À Douala, dans le quartier populaire de New-Bell, les casses se poursuivent sans relâche, plongeant chaque jour davantage familles et commerçants dans le désarroi. Ce 15 juillet 2025, c’est une cinquantaine de boutiques et une vingtaine de maisons qui ont été brutalement détruites à l’aube, sous le regard impuissant des habitants et des petits commerçants pris de court par des opérations conduites sans préavis clair ni mesures d’accompagnement. Les autorités locales évoquent un projet de reconstruction du marché, censé moderniser les infrastructures d’ici la fin de l’année, mais sur le terrain, c’est surtout le chaos et la détresse humaine qui dominent.
Sur les lieux, les scènes sont désolantes : des familles entières se retrouvent à la rue, leurs effets personnels entassés à la hâte, exposés à la pluie et au regard curieux des passants. Les commerçants, pour la plupart des vendeurs de denrées alimentaires ou de petits articles, déplorent des pertes sèches qui compromettent leur survie économique. « On ne s’attendait pas à ça, personne ne nous a prévenus », confie l’un d’eux, abasourdi devant son échoppe en ruines. Pour beaucoup, la démolition représente bien plus qu’une simple perte matérielle : c’est l’avenir d’une famille entière qui s’effondre avec les tôles et les parpaings.

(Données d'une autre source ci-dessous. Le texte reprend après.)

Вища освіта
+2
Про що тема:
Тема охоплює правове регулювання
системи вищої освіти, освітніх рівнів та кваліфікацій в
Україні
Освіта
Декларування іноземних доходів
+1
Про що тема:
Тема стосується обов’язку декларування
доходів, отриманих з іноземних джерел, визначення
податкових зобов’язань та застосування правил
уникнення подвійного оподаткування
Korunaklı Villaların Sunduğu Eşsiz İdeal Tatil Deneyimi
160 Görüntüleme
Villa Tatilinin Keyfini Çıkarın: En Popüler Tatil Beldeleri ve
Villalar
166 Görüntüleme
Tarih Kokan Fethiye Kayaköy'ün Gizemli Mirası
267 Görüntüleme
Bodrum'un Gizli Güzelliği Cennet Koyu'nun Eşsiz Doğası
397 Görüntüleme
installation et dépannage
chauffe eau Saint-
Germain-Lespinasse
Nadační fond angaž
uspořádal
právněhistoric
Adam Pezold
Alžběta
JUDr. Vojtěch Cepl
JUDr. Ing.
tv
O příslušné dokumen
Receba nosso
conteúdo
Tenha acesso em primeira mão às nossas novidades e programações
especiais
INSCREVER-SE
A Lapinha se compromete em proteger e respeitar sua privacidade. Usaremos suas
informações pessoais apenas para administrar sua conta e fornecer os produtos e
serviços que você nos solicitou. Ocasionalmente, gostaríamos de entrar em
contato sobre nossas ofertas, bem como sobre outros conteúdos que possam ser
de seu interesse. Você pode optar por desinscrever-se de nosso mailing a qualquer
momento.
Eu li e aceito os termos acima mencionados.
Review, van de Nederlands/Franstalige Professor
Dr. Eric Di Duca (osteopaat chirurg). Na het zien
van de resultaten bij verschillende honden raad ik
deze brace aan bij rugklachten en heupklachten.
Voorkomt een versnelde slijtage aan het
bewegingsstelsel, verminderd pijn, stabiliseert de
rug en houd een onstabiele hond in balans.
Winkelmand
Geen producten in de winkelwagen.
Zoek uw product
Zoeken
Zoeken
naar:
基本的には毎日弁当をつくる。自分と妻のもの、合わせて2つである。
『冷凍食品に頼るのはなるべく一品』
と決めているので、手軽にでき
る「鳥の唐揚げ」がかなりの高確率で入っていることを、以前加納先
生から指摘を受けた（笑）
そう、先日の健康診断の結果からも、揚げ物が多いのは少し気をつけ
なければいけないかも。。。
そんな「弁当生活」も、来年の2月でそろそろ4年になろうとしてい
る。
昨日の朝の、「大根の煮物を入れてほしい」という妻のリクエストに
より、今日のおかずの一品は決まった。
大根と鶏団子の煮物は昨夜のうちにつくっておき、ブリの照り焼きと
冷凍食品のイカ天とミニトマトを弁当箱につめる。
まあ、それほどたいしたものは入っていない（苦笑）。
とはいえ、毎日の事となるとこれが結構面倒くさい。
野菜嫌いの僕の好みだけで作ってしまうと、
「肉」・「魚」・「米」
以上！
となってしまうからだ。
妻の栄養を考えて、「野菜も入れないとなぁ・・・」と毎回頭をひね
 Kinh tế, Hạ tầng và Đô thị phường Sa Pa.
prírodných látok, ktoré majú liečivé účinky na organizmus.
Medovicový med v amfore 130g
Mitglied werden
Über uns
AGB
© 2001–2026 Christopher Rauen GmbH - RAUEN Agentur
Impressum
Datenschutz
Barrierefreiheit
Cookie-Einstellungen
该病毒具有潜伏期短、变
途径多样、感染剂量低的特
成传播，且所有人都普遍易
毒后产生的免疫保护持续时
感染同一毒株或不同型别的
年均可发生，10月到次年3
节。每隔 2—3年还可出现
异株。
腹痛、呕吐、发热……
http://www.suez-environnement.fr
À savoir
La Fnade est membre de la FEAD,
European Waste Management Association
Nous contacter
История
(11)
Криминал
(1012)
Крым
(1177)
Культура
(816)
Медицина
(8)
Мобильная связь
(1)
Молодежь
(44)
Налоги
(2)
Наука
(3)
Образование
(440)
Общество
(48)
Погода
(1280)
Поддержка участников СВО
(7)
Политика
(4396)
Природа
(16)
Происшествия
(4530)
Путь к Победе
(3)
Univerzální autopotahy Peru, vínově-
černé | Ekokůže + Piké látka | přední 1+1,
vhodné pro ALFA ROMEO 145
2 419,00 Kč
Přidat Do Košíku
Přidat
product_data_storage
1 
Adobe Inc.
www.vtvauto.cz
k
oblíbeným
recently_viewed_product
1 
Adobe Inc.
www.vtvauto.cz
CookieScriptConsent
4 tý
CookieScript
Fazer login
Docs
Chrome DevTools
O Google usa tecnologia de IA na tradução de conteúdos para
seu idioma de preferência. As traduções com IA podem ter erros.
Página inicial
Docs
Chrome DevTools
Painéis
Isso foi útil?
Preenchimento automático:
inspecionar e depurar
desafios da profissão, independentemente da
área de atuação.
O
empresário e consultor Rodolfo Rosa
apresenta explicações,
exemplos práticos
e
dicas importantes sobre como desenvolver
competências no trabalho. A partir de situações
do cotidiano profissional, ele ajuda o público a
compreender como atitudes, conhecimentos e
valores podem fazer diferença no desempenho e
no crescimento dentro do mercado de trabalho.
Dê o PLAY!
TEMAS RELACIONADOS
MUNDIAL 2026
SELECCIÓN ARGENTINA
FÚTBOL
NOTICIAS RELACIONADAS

Si la mairie et les responsables chargés de l’aménagement urbain justifient ces démolitions par la nécessité de « moderniser et sécuriser » les marchés du centre-ville, les populations dénoncent un mépris flagrant pour la dignité humaine. Aucun plan de relogement n’a été communiqué, aucune aide d’urgence n’a été déployée. Certains sinistrés se retrouvent contraints de dormir sur les toits ou dans les ruelles du quartier, livrés à eux-mêmes en attendant qu’une solution hypothétique émerge des discours officiels.
Dans un contexte social déjà tendu, à quelques mois d’échéances électorales cruciales, ces opérations musclées risquent d’aggraver la fracture entre autorités et citoyens. À New-Bell, la méfiance grandit, alimentée par le sentiment d’être sacrifié au nom d’intérêts opaques. Plus qu’une simple affaire d’urbanisme, c’est la gestion même de la cité qui se trouve aujourd’hui questionnée.